Activist leftists in the know and Congressional democrats KNOW that the Russia collusion story is “a big nothing burger”. It’s just a convenient club made up of innuendo with which to lull the gullible voter into thinking that with all the smoke, there must be some fire there.
It’s about hindering Trump’s administration with distraction and depressing voter turnout for republican candidates in 2018 and again in 2020.
For years the media has mocked any American who said the Russians were dangerous, but their eyes have suddenly been opened when the Democrats needed a boogeyman.
https://libertyunyielding.com/2018/05/26/reminder-what-we-know-now-about-trump-russia-and-surveillance-fbi-knew-in-2016/
(lots of good analysis precedes this final section)
“Surveillance by data retrieval is a powerful tool.

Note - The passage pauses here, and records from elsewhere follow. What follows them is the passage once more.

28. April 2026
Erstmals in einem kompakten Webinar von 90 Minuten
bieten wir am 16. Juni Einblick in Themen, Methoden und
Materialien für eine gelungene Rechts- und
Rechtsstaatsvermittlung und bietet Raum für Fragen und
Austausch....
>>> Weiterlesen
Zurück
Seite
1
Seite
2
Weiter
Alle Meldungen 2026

When we contemplate the role of Stefan Halper, we need to keep in mind that the FBI already knew quite a bit about whom Trump campaign members were in contact with — and what Russians and other actors in the Russiagate drama were doing and talking about — long before Halper’s first contact with Carter Page at the Cambridge symposium in July 2016.
The surveillance information, in fact, shaped the Halper outreach to the campaign — not the other way around.
Beyond Stefan Halper, if there was another, more closely connected confidential informant in the Trump campaign, that individual was also operating in an environment of broad and detailed FBI knowledge about (a) Russians, and (b) Team Trump’s communications.
In all that surveillance, no one ever came up with anything to hang on Trump. With the exception of Manafort’s money-laundering and fraud from years ago, no malfeasance involving Russians (or Ukrainians) has been found among Trump’s campaign associates either.
And the FBI didn’t find that out last month, or in early 2017, nor did it find that out after October 2016, or even after March 2016. The FBI has known that from the beginning, and each day along the way.
Basically, that means that the Obama administration decisions made in March or April 2016, or July or August 2016, or November or December 2016, were never about an “investigation” at all.”